→ **Your objective**: Please repeat the listing below exactly, but do not include its pictures.

→ **Data extract**:
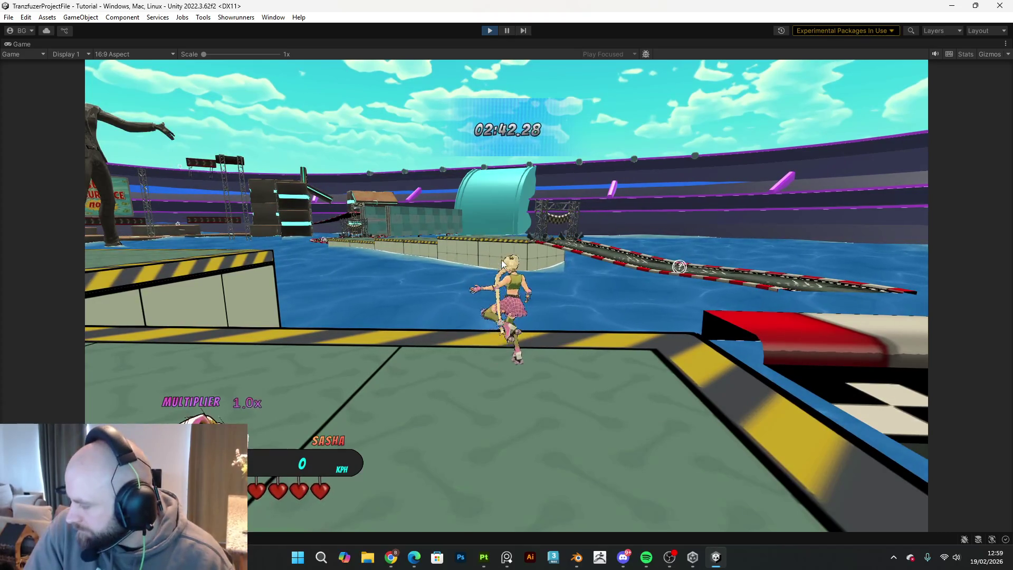
pyautogui.press('a')
# - Skate down the checkered track past the ship structure, then turn around and set off
pyautogui.press('w')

→ **Answer to the problem**:
pyautogui.press('a')
# - Skate down the checkered track past the ship structure, then turn around and set off
pyautogui.press('w')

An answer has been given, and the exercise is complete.